== TASK DESCRIPTION ==
Print exactly the lines below between the line holding "évfordulóján" and the line holding "Újabb balatoni kezdeményezés", inclusive, and nothing more.

DATA UNDER STUDY Start Marker

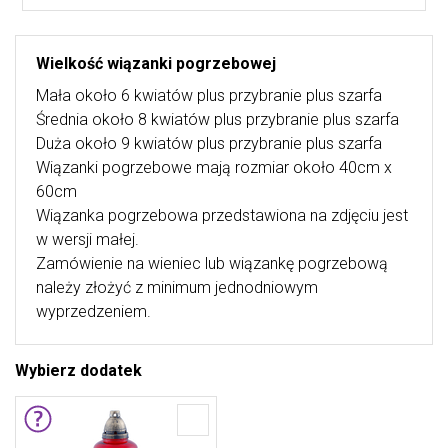
Wielkość wiązanki pogrzebowej
Mała około 6 kwiatów plus przybranie plus szarfa
Średnia około 8 kwiatów plus przybranie plus szarfa
Duża około 9 kwiatów plus przybranie plus szarfa
Wiązanki pogrzebowe mają rozmiar około 40cm x
60cm
Wiązanka pogrzebowa przedstawiona na zdjęciu jest
w wersji małej.
Zamówienie na wieniec lub wiązankę pogrzebową
należy złożyć z minimum jednodniowym
wyprzedzeniem.
Wybierz dodatek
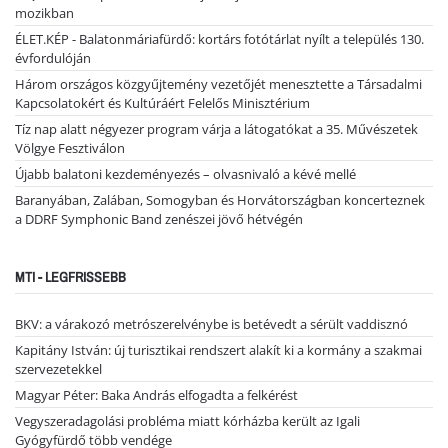
mozikban
ÉLET.KÉP - Balatonmáriafürdő: kortárs fotótárlat nyílt a település 130.
évfordulóján
Három országos közgyűjtemény vezetőjét menesztette a Társadalmi
Kapcsolatokért és Kultúráért Felelős Minisztérium
Tíz nap alatt négyezer program várja a látogatókat a 35. Művészetek
Völgye Fesztiválon
Újabb balatoni kezdeményezés – olvasnivaló a kévé mellé
Baranyában, Zalában, Somogyban és Horvátországban koncerteznek
a DDRF Symphonic Band zenészei jövő hétvégén
MTI - LEGFRISSEBB
BKV: a várakozó metrószerelvénybe is betévedt a sérült vaddisznó
Kapitány István: új turisztikai rendszert alakít ki a kormány a szakmai
szervezetekkel
Magyar Péter: Baka András elfogadta a felkérést
Vegyszeradagolási probléma miatt kórházba került az Igali
Gyógyfürdő több vendége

DATA UNDER STUDY End Marker

== TASK RESPONSE ==
évfordulóján
Három országos közgyűjtemény vezetőjét menesztette a Társadalmi
Kapcsolatokért és Kultúráért Felelős Minisztérium
Tíz nap alatt négyezer program várja a látogatókat a 35. Művészetek
Völgye Fesztiválon
Újabb balatoni kezdeményezés – olvasnivaló a kévé mellé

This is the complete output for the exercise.